- TASK BRIEF: Restate the entries word for word, leaving nothing out.

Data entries
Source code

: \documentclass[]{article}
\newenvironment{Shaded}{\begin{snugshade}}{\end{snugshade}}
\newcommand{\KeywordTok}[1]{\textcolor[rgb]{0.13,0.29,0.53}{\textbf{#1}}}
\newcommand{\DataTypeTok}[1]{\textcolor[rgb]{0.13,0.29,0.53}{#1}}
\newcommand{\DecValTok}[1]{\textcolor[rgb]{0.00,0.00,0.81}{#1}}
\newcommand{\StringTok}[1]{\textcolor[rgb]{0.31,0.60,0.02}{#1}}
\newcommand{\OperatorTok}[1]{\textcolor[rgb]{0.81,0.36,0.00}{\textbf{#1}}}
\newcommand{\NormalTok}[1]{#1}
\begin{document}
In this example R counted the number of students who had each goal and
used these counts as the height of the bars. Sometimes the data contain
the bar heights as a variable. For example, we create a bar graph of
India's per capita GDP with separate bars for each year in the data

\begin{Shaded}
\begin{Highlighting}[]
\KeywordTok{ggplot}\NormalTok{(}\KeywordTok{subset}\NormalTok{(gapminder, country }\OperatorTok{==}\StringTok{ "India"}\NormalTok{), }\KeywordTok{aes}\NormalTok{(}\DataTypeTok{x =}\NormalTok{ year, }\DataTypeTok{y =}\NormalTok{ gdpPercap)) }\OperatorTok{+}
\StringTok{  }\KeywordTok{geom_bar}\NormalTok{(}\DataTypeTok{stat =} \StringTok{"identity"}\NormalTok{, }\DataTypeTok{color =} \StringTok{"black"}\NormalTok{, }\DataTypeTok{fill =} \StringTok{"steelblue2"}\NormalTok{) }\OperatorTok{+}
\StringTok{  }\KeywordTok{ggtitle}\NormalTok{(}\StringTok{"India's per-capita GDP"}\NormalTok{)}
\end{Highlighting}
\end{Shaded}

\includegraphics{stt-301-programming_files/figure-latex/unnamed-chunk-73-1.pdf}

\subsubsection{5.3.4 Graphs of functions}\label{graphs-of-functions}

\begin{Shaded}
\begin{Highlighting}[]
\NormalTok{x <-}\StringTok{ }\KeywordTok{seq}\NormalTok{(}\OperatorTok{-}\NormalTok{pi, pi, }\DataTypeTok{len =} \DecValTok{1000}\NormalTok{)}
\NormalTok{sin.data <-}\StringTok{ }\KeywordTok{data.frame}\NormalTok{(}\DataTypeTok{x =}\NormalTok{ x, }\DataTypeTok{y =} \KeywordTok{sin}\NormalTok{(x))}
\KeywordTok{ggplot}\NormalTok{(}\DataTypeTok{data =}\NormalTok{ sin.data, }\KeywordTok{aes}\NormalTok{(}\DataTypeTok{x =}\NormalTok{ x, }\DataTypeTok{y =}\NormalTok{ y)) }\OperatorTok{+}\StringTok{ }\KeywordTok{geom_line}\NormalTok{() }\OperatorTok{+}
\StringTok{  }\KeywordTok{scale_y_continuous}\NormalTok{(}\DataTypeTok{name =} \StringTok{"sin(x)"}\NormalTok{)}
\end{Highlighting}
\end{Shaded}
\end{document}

- TASK OUTPUT:
Source code

: \documentclass[]{article}
\newenvironment{Shaded}{\begin{snugshade}}{\end{snugshade}}
\newcommand{\KeywordTok}[1]{\textcolor[rgb]{0.13,0.29,0.53}{\textbf{#1}}}
\newcommand{\DataTypeTok}[1]{\textcolor[rgb]{0.13,0.29,0.53}{#1}}
\newcommand{\DecValTok}[1]{\textcolor[rgb]{0.00,0.00,0.81}{#1}}
\newcommand{\StringTok}[1]{\textcolor[rgb]{0.31,0.60,0.02}{#1}}
\newcommand{\OperatorTok}[1]{\textcolor[rgb]{0.81,0.36,0.00}{\textbf{#1}}}
\newcommand{\NormalTok}[1]{#1}
\begin{document}
In this example R counted the number of students who had each goal and
used these counts as the height of the bars. Sometimes the data contain
the bar heights as a variable. For example, we create a bar graph of
India's per capita GDP with separate bars for each year in the data

\begin{Shaded}
\begin{Highlighting}[]
\KeywordTok{ggplot}\NormalTok{(}\KeywordTok{subset}\NormalTok{(gapminder, country }\OperatorTok{==}\StringTok{ "India"}\NormalTok{), }\KeywordTok{aes}\NormalTok{(}\DataTypeTok{x =}\NormalTok{ year, }\DataTypeTok{y =}\NormalTok{ gdpPercap)) }\OperatorTok{+}
\StringTok{  }\KeywordTok{geom_bar}\NormalTok{(}\DataTypeTok{stat =} \StringTok{"identity"}\NormalTok{, }\DataTypeTok{color =} \StringTok{"black"}\NormalTok{, }\DataTypeTok{fill =} \StringTok{"steelblue2"}\NormalTok{) }\OperatorTok{+}
\StringTok{  }\KeywordTok{ggtitle}\NormalTok{(}\StringTok{"India's per-capita GDP"}\NormalTok{)}
\end{Highlighting}
\end{Shaded}

\includegraphics{stt-301-programming_files/figure-latex/unnamed-chunk-73-1.pdf}

\subsubsection{5.3.4 Graphs of functions}\label{graphs-of-functions}

\begin{Shaded}
\begin{Highlighting}[]
\NormalTok{x <-}\StringTok{ }\KeywordTok{seq}\NormalTok{(}\OperatorTok{-}\NormalTok{pi, pi, }\DataTypeTok{len =} \DecValTok{1000}\NormalTok{)}
\NormalTok{sin.data <-}\StringTok{ }\KeywordTok{data.frame}\NormalTok{(}\DataTypeTok{x =}\NormalTok{ x, }\DataTypeTok{y =} \KeywordTok{sin}\NormalTok{(x))}
\KeywordTok{ggplot}\NormalTok{(}\DataTypeTok{data =}\NormalTok{ sin.data, }\KeywordTok{aes}\NormalTok{(}\DataTypeTok{x =}\NormalTok{ x, }\DataTypeTok{y =}\NormalTok{ y)) }\OperatorTok{+}\StringTok{ }\KeywordTok{geom_line}\NormalTok{() }\OperatorTok{+}
\StringTok{  }\KeywordTok{scale_y_continuous}\NormalTok{(}\DataTypeTok{name =} \StringTok{"sin(x)"}\NormalTok{)}
\end{Highlighting}
\end{Shaded}
\end{document}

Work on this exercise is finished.